Collected data
* * *

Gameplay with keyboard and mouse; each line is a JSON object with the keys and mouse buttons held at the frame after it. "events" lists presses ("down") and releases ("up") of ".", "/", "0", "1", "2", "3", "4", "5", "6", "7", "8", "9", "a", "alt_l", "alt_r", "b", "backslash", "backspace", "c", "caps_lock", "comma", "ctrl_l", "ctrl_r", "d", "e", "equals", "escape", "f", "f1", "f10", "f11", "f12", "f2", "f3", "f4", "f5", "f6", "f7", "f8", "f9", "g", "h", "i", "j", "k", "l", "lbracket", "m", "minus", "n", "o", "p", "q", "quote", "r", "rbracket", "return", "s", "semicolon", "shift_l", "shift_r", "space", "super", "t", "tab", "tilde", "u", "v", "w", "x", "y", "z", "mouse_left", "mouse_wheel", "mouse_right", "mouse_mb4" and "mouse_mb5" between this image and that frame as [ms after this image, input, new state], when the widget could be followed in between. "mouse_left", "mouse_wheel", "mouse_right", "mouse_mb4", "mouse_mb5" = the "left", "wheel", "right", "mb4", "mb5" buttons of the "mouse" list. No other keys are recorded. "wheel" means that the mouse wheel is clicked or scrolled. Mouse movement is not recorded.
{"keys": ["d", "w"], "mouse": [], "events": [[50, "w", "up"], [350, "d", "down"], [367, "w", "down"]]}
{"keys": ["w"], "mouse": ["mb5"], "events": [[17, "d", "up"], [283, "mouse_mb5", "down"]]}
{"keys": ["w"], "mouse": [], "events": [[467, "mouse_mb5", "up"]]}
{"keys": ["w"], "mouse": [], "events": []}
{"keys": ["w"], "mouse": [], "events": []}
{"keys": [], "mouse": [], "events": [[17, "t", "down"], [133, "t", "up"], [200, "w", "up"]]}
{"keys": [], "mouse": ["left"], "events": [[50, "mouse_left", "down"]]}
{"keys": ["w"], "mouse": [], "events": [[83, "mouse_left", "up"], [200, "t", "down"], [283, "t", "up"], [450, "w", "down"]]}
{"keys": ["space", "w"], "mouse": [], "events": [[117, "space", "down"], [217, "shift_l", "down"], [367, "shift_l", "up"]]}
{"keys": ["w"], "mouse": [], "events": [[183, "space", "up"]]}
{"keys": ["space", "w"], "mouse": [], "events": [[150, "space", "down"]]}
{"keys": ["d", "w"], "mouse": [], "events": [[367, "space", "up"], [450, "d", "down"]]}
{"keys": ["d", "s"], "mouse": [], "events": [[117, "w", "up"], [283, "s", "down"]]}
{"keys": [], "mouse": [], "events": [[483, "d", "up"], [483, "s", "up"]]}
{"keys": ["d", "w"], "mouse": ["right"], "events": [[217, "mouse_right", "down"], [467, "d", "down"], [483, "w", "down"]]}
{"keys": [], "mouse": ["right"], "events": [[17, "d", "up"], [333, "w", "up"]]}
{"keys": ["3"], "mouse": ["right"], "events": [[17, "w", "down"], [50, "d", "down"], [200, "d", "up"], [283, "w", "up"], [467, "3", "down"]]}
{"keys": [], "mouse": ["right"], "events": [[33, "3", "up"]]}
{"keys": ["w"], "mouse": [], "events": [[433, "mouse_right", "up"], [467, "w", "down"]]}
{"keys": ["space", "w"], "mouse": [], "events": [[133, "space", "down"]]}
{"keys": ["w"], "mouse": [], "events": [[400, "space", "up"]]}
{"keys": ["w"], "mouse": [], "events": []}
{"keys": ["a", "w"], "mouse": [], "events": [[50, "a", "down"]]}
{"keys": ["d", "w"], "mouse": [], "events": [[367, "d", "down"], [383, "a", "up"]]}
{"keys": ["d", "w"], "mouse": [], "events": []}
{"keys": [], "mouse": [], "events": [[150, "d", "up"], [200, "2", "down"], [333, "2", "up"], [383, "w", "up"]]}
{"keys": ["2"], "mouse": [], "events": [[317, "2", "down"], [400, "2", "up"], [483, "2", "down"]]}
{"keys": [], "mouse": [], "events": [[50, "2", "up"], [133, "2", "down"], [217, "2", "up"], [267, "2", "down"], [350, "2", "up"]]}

* * *

Exercise instructions: Copy all of the data exactly.

Written solution:
Gameplay with keyboard and mouse; each line is a JSON object with the keys and mouse buttons held at the frame after it. "events" lists presses ("down") and releases ("up") of ".", "/", "0", "1", "2", "3", "4", "5", "6", "7", "8", "9", "a", "alt_l", "alt_r", "b", "backslash", "backspace", "c", "caps_lock", "comma", "ctrl_l", "ctrl_r", "d", "e", "equals", "escape", "f", "f1", "f10", "f11", "f12", "f2", "f3", "f4", "f5", "f6", "f7", "f8", "f9", "g", "h", "i", "j", "k", "l", "lbracket", "m", "minus", "n", "o", "p", "q", "quote", "r", "rbracket", "return", "s", "semicolon", "shift_l", "shift_r", "space", "super", "t", "tab", "tilde", "u", "v", "w", "x", "y", "z", "mouse_left", "mouse_wheel", "mouse_right", "mouse_mb4" and "mouse_mb5" between this image and that frame as [ms after this image, input, new state], when the widget could be followed in between. "mouse_left", "mouse_wheel", "mouse_right", "mouse_mb4", "mouse_mb5" = the "left", "wheel", "right", "mb4", "mb5" buttons of the "mouse" list. No other keys are recorded. "wheel" means that the mouse wheel is clicked or scrolled. Mouse movement is not recorded.
{"keys": ["d", "w"], "mouse": [], "events": [[50, "w", "up"], [350, "d", "down"], [367, "w", "down"]]}
{"keys": ["w"], "mouse": ["mb5"], "events": [[17, "d", "up"], [283, "mouse_mb5", "down"]]}
{"keys": ["w"], "mouse": [], "events": [[467, "mouse_mb5", "up"]]}
{"keys": ["w"], "mouse": [], "events": []}
{"keys": ["w"], "mouse": [], "events": []}
{"keys": [], "mouse": [], "events": [[17, "t", "down"], [133, "t", "up"], [200, "w", "up"]]}
{"keys": [], "mouse": ["left"], "events": [[50, "mouse_left", "down"]]}
{"keys": ["w"], "mouse": [], "events": [[83, "mouse_left", "up"], [200, "t", "down"], [283, "t", "up"], [450, "w", "down"]]}
{"keys": ["space", "w"], "mouse": [], "events": [[117, "space", "down"], [217, "shift_l", "down"], [367, "shift_l", "up"]]}
{"keys": ["w"], "mouse": [], "events": [[183, "space", "up"]]}
{"keys": ["space", "w"], "mouse": [], "events": [[150, "space", "down"]]}
{"keys": ["d", "w"], "mouse": [], "events": [[367, "space", "up"], [450, "d", "down"]]}
{"keys": ["d", "s"], "mouse": [], "events": [[117, "w", "up"], [283, "s", "down"]]}
{"keys": [], "mouse": [], "events": [[483, "d", "up"], [483, "s", "up"]]}
{"keys": ["d", "w"], "mouse": ["right"], "events": [[217, "mouse_right", "down"], [467, "d", "down"], [483, "w", "down"]]}
{"keys": [], "mouse": ["right"], "events": [[17, "d", "up"], [333, "w", "up"]]}
{"keys": ["3"], "mouse": ["right"], "events": [[17, "w", "down"], [50, "d", "down"], [200, "d", "up"], [283, "w", "up"], [467, "3", "down"]]}
{"keys": [], "mouse": ["right"], "events": [[33, "3", "up"]]}
{"keys": ["w"], "mouse": [], "events": [[433, "mouse_right", "up"], [467, "w", "down"]]}
{"keys": ["space", "w"], "mouse": [], "events": [[133, "space", "down"]]}
{"keys": ["w"], "mouse": [], "events": [[400, "space", "up"]]}
{"keys": ["w"], "mouse": [], "events": []}
{"keys": ["a", "w"], "mouse": [], "events": [[50, "a", "down"]]}
{"keys": ["d", "w"], "mouse": [], "events": [[367, "d", "down"], [383, "a", "up"]]}
{"keys": ["d", "w"], "mouse": [], "events": []}
{"keys": [], "mouse": [], "events": [[150, "d", "up"], [200, "2", "down"], [333, "2", "up"], [383, "w", "up"]]}
{"keys": ["2"], "mouse": [], "events": [[317, "2", "down"], [400, "2", "up"], [483, "2", "down"]]}
{"keys": [], "mouse": [], "events": [[50, "2", "up"], [133, "2", "down"], [217, "2", "up"], [267, "2", "down"], [350, "2", "up"]]}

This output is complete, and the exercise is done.